Le vieillard doit philosopher pour cultiver par la mémoire le bonheur acquis au cours de son existence (réminiscence affective –pour une critique voir Dante p.110). Le jeune homme doit philosopher pour accroître et affermir son aptitude à être heureux et pour ne pas craindre l'avenir.

NB : Il s'agit de deux bonheurs distincts et de qualité différente (cf. Sentences vaticanes N° 17)

Le but de la philosophie n'est pas la science pure, mais le bonheur individuel de l'homme avant celui de la collectivité, contrairement à ce que pense, par exemple, Platon. La société doit être la moins organisée possible, chaque individu est un atome de bonheur, la société ne doit pas écraser l'individu.

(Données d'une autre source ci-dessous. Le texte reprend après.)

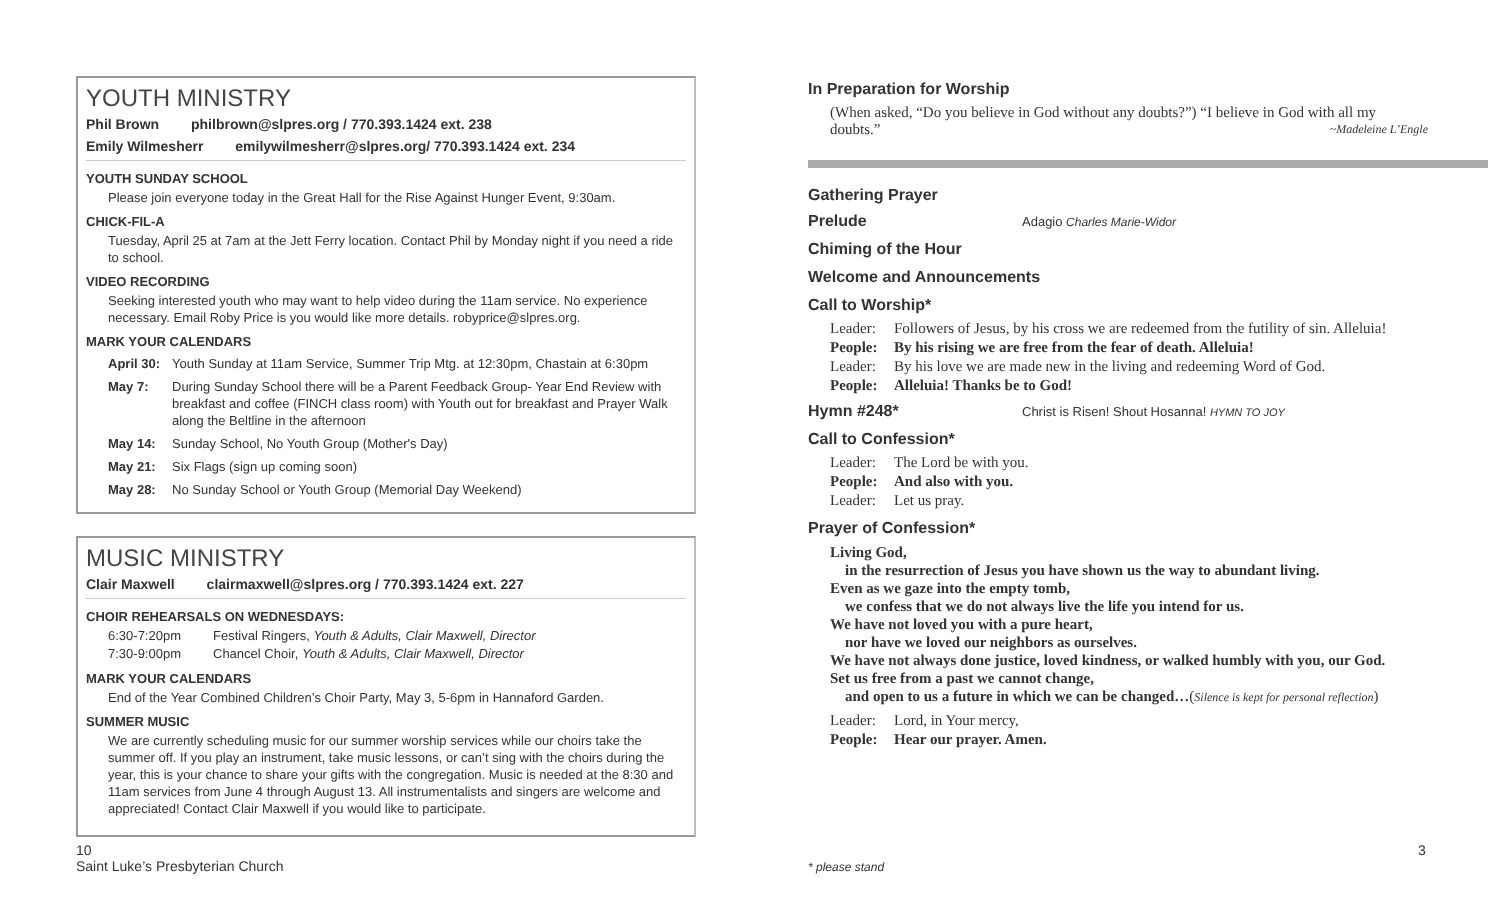YOUTH MINISTRY
Phil Brown philbrown@slpres.org / 770.393.1424 ext. 238
Emily Wilmesherr emilywilmesherr@slpres.org/ 770.393.1424 ext. 234
YOUTH SUNDAY SCHOOL
Please join everyone today in the Great Hall for the Rise Against Hunger Event, 9:30am.
CHICK-FIL-A
Tuesday, April 25 at 7am at the Jett Ferry location. Contact Phil by Monday night if you need a ride to school.
VIDEO RECORDING
Seeking interested youth who may want to help video during the 11am service. No experience necessary. Email Roby Price is you would like more details. robyprice@slpres.org.
MARK YOUR CALENDARS
April 30: Youth Sunday at 11am Service, Summer Trip Mtg. at 12:30pm, Chastain at 6:30pm
May 7: During Sunday School there will be a Parent Feedback Group- Year End Review with breakfast and coffee (FINCH class room) with Youth out for breakfast and Prayer Walk along the Beltline in the afternoon
May 14: Sunday School, No Youth Group (Mother's Day)
May 21: Six Flags (sign up coming soon)
May 28: No Sunday School or Youth Group (Memorial Day Weekend)
MUSIC MINISTRY
Clair Maxwell clairmaxwell@slpres.org / 770.393.1424 ext. 227
CHOIR REHEARSALS ON WEDNESDAYS:
6:30-7:20pm Festival Ringers, Youth & Adults, Clair Maxwell, Director
7:30-9:00pm Chancel Choir, Youth & Adults, Clair Maxwell, Director
MARK YOUR CALENDARS
End of the Year Combined Children’s Choir Party, May 3, 5-6pm in Hannaford Garden.
SUMMER MUSIC
We are currently scheduling music for our summer worship services while our choirs take the summer off. If you play an instrument, take music lessons, or can’t sing with the choirs during the year, this is your chance to share your gifts with the congregation. Music is needed at the 8:30 and 11am services from June 4 through August 13. All instrumentalists and singers are welcome and appreciated! Contact Clair Maxwell if you would like to participate.
In Preparation for Worship
(When asked, “Do you believe in God without any doubts?”) “I believe in God with all my doubts.” ~Madeleine L’Engle
Gathering Prayer
Prelude
Adagio Charles Marie-Widor
Chiming of the Hour
Welcome and Announcements
Call to Worship*
Leader: Followers of Jesus, by his cross we are redeemed from the futility of sin. Alleluia!
People: By his rising we are free from the fear of death. Alleluia!
Leader: By his love we are made new in the living and redeeming Word of God.
People: Alleluia! Thanks be to God!
Hymn #248*
Christ is Risen! Shout Hosanna! HYMN TO JOY
Call to Confession*
Leader: The Lord be with you.
People: And also with you.
Leader: Let us pray.
Prayer of Confession*
Living God,
in the resurrection of Jesus you have shown us the way to abundant living.
Even as we gaze into the empty tomb,
we confess that we do not always live the life you intend for us.
We have not loved you with a pure heart,
nor have we loved our neighbors as ourselves.
We have not always done justice, loved kindness, or walked humbly with you, our God.
Set us free from a past we cannot change,
and open to us a future in which we can be changed…(Silence is kept for personal reflection)
Leader: Lord, in Your mercy,
People: Hear our prayer. Amen.
10
Saint Luke’s Presbyterian Church
* please stand
3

Epicure en tire une conclusion : il est nécessaire de réfléchir sur les causes du bonheur qui est la finalité de toute action humaine. Philosopher, c'est rechercher en toutes circonstances les causes du bonheur qui est le seul bien valable en ce monde, le Souverain Bien (à définir) qui donne sens à notre existence.

Ensuite Epicure émet des remarques d’ordre pédagogiques qui montrent (comme l’adresse de cette lettre à son disciple Ménécée – voir intro) que sa philosophie est avant tout pratique. Elle vise la transformation de l’individu par une méditation, c’est-à-dire un exercice de l’esprit. La méditation est mémorisation et assimilation des dogmes fondamentaux et des règles de vie de l’école, afin de les « avoir sous la main » pour se conduire en philosophe dans toutes les circonstances de la vie. Ici il s’agit des principes présentés comme nécessaires pour bien vivre et qui correspondent à ce qu’on appelle le quadruple remède (tétrapharmakos). On entrevoit ce qui constitue notre mal : la crainte (des dieux, de la mort) et l’ignorance (de ce que sont les dieux, la mort, les désirs, la douleur, le bonheur).

Le premier de ces principes consiste à ne pas craindre les dieux (2° et 3°§), le deuxième à ne pas craindre la mort (3°et 4°§), le troisième à limiter nos désirs et à endurer la douleur (5°§, §127 à 130), le quatrième à savoir que l’on peut atteindre le bonheur (5°§, § 130 à 132).

2. Premier remède pour être heureux : ne pas craindre les dieux (2° et 3°§, 123-124)

voir aussi explication pp.106 à 109

Epicure en appelle à la prénotion commune (cf. déf. p.141 et explication p.107) d’un être divin comme immortel et bienheureux. Dans cette perspective les dieux fournissent le modèle du bonheur. Il faut tenter de les imiter. C’est l’évidence de la connaissance des dieux (par intuition) qui garantit leur existence. On peut comparer cette preuve avec celle que donnera des siècles plus tard Descartes (à développer).